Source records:
*** Block opens ***

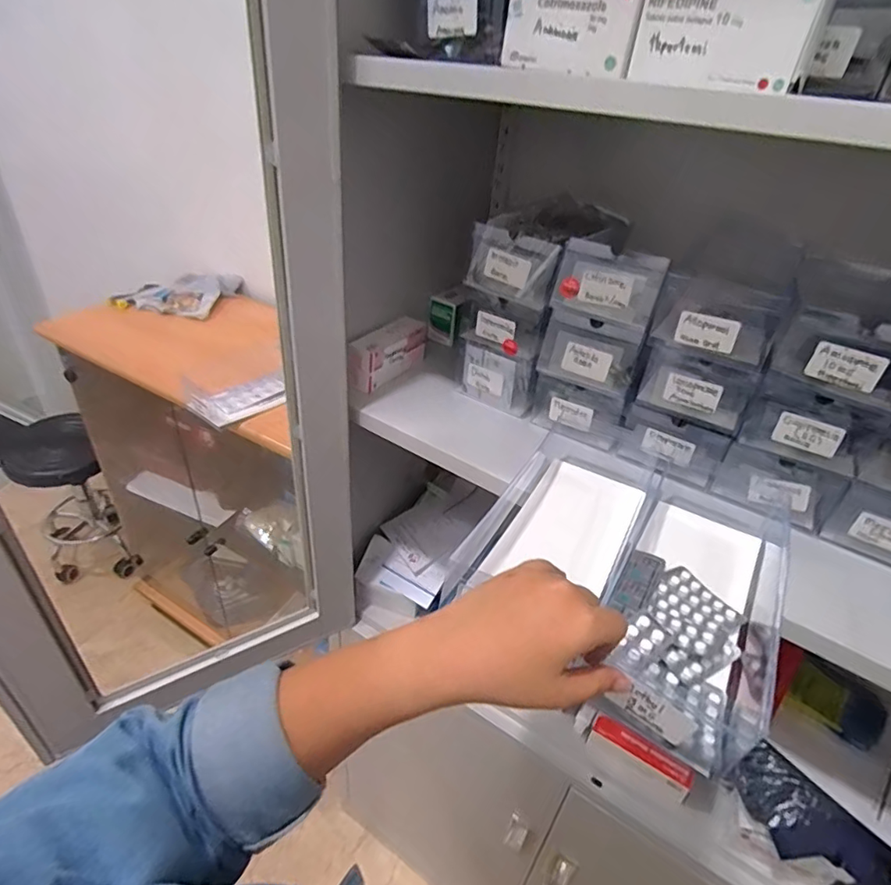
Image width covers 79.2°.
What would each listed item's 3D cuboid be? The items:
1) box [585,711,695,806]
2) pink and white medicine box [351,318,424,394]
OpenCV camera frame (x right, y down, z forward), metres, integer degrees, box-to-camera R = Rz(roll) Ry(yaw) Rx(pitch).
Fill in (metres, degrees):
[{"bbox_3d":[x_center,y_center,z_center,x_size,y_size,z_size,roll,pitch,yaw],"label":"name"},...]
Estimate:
[{"bbox_3d":[0.240,0.388,0.667,0.120,0.038,0.034,26,41,27],"label":"box"},{"bbox_3d":[-0.069,-0.112,0.673,0.027,0.062,0.123,23,39,23],"label":"pink and white medicine box"}]

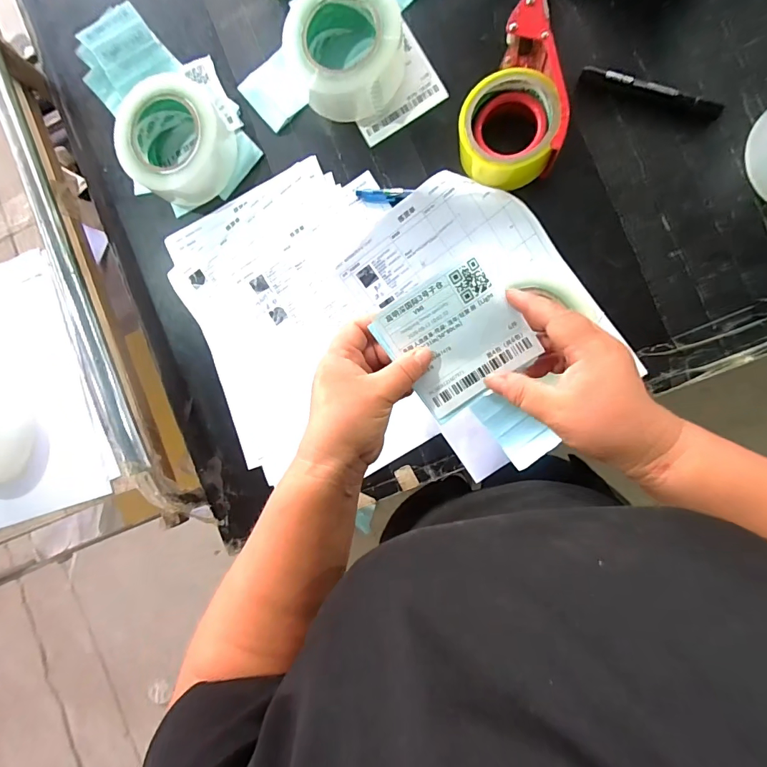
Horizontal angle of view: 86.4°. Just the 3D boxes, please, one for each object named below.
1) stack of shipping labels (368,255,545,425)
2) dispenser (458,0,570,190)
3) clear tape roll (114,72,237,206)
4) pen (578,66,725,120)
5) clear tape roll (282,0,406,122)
[{"bbox_3d":[0.059,-0.035,0.320,0.099,0.006,0.100,-35,104,9],"label":"stack of shipping labels"},{"bbox_3d":[0.123,-0.282,0.412,0.100,0.053,0.162,-8,90,9],"label":"dispenser"},{"bbox_3d":[-0.238,-0.276,0.471,0.120,0.061,0.110,-23,88,9],"label":"clear tape roll"},{"bbox_3d":[0.262,-0.288,0.404,0.134,0.016,0.018,20,89,7],"label":"pen"},{"bbox_3d":[-0.040,-0.357,0.439,0.121,0.064,0.111,0,90,8],"label":"clear tape roll"}]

*** Block closes ***

Work through the data above and give the number of lines in which "each" appears; add nothing else.

__Solution to the problem__. 2